Clinical interaction with patients didn’t begin until the third year, and when it was my batch’s turn for the ward visit, I was almost hysterical with excitement. Beds were allotted to individual students. I walked over to my bed and encountered a very strange sight: a woman covered with a metal case on which a light cloth was placed. She was moaning with pain. I soon realised that she was a burns victim.

It was the first time I saw someone who was critically ill. I tried talking to her but she was barely conscious. Her mother, a grey-haired woman with a wrinkled face and a determined gaze, was standing by the bed. She told me a little about her daughter. Her name was Aisha*. She was 22 years old. Her husband was a shopkeeper and she had two children – a two-year-old daughter and an infant son.

When I asked about the cause of the burns, the mother broke down. Covering her face with her hands to hide her tears, she told me that Aisha’s husband had set her on fire. At that moment, Aisha, who was nearly comatose, raised her hand and grabbed her mother’s shirt. “I told you, he put the fire out,” she said weakly. “I was cooking – it was an accident.”

“Why are you defending him?” the mother replied. “He is the one who did this to you.
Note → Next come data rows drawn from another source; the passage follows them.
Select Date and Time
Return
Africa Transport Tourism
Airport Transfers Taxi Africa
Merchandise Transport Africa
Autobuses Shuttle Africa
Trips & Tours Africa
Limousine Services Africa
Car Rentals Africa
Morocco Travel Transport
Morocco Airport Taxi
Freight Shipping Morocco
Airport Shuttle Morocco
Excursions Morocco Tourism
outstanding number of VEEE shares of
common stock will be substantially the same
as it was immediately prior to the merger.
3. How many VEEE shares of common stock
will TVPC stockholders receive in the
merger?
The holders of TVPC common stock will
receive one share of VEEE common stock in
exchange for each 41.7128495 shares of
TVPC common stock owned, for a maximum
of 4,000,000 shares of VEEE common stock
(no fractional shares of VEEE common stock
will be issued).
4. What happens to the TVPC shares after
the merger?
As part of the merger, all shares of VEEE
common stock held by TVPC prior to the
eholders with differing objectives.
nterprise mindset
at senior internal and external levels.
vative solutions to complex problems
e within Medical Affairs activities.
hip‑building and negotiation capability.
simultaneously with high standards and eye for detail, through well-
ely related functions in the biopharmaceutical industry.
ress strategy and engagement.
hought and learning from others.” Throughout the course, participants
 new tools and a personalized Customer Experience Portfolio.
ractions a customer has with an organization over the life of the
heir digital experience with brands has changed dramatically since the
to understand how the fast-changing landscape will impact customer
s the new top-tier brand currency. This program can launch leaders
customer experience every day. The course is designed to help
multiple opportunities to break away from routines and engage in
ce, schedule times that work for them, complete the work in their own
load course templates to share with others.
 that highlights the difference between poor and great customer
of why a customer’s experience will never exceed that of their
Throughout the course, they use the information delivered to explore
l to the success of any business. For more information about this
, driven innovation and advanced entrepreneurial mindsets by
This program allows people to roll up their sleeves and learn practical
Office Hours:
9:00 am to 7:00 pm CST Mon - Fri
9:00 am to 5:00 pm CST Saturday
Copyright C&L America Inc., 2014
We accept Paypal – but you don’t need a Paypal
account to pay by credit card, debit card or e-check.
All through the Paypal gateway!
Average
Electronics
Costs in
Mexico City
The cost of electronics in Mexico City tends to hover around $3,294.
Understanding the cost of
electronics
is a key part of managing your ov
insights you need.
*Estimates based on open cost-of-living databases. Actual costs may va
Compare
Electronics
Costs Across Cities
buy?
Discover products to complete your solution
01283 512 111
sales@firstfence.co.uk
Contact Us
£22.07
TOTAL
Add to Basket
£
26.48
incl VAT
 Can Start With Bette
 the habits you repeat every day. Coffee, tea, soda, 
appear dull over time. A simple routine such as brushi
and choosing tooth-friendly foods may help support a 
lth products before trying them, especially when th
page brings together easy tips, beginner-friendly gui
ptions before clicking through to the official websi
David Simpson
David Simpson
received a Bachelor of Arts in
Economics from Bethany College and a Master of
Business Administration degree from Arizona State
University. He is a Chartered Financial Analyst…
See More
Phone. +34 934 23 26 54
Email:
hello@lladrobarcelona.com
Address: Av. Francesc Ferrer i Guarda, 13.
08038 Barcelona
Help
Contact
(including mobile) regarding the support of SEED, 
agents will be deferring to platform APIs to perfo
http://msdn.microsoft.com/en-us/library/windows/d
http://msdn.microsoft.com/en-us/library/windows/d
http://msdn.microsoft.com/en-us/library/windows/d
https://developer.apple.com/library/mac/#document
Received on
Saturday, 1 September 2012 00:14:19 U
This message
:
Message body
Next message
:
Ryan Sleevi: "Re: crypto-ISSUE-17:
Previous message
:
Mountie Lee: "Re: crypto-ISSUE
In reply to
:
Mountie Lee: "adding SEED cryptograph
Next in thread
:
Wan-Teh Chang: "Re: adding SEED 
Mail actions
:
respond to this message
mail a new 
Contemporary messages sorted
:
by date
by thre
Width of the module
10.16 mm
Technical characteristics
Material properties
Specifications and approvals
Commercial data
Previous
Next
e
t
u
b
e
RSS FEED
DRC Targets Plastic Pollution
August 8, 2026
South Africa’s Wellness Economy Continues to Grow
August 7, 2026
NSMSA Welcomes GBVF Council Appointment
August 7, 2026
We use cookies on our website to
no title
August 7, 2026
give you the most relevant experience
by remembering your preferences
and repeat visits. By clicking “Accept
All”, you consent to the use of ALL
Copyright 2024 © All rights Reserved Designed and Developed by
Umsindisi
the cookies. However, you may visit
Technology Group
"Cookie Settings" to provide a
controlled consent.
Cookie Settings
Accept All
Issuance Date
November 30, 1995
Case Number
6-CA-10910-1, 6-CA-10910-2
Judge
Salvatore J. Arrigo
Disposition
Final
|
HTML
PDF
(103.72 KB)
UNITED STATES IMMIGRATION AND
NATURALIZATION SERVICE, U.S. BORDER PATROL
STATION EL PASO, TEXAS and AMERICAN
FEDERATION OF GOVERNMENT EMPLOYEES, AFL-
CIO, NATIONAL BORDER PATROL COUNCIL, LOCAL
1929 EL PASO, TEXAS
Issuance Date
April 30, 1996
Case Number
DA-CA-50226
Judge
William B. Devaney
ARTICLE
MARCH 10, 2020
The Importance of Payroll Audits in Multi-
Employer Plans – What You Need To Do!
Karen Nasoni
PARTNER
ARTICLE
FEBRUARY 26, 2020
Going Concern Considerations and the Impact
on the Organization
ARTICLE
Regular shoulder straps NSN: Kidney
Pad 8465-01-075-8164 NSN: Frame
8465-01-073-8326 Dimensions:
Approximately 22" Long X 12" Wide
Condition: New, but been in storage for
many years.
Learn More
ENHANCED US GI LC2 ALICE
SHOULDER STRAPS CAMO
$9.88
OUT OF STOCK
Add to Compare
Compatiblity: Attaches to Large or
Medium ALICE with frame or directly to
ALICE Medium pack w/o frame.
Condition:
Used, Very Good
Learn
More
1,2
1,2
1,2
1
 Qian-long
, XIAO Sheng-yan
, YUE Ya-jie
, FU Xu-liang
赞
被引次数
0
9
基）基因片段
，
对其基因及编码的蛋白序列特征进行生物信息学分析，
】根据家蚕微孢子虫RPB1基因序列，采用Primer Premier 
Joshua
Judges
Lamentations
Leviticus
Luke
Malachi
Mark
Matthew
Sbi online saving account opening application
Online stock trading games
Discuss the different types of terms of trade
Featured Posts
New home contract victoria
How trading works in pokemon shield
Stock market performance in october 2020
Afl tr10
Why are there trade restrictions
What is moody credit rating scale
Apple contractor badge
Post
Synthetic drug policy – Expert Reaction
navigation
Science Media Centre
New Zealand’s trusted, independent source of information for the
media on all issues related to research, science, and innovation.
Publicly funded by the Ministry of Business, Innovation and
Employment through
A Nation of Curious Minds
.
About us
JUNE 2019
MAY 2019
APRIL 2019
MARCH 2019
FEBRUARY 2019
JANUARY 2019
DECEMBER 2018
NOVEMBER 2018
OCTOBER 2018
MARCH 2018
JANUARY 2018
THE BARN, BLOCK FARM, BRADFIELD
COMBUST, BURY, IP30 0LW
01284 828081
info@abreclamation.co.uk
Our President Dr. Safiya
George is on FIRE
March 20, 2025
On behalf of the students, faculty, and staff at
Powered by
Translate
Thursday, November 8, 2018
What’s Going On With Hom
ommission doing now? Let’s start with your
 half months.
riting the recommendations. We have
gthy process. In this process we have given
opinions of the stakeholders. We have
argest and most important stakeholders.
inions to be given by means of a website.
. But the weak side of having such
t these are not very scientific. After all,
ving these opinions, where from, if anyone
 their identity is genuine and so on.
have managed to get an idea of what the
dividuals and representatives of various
He should be punished for what he has done. You just tell me the truth!”
Her cries drew the attention of other patients in the ward. I tried to comfort her by telling her what was being done to save her daughter. It made no difference. Sobbing, she slowly moved towards the corner and collapsed on the floor.

I looked at Aisha’s chart – it said she had suffered burns to 83 per cent of her body. Oh God! I thought. At 30 per cent, burns are regarded as life threatening. She was up against almost three times that! Still, I tried to console Aisha’s mother. “The senior doctors are trying their level best to save your daughter’s life. Please don’t lose hope. If you cry, what will Aisha think? She needs you more than ever now.”

With a heavy heart, I left the mother and daughter and returned to my classes. That night, I couldn’t sleep. How will I face the mother if Aisha dies? I kept thinking. I considered Aisha to be my responsibility even though I was just a third-year student. I should have told the mother the truth, I thought. I shouldn’t have given her false hope.
The next day, Aisha’s bed was empty. I asked the senior doctor what had happened. “She died last night,” he replied. “Couldn’t do much for her.”

His easy tone shocked me. “How did you tell her relatives?” I hesitantly asked.
He eyed me with curiosity. “I just told them she was dead. What do you think I could have said?”
I was taken aback by his “professional” attitude, which lacked the slightest touch of humanity. A mother who had lost her daughter to a violent and painful death had learned about it in such a cold-blooded manner. I left early that day and cried my heart out. When I was a child, telling my mother about the make-believe death of my sister was easy. Now I shuddered at the thought of what I would have done if I had been the one to tell Aisha’s mother.

A few days later, I ran into Aisha’s mother, who had come to the hospital to pick up some paperwork. She looked at me and smiled gently. Then, placing her hand on my head, she kissed my forehead and prayed for my long life. “You doctors did whatever you could,” she said. “The rest was His will.”

That was nearly three years ago, but her words are still fresh in my mind. I have just finished my final year of medical school and I haven’t seen another case as horrific as Aisha’s. But I am not afraid anymore. Aisha’s mother equipped me with something I already knew but didn’t understand. My own mother had told me the same thing again and again, but it was lying dormant within me.

I will always be thankful to Aisha’s mother for telling me the meaning of life: that we should do everything we can; the rest lies in God’s hands.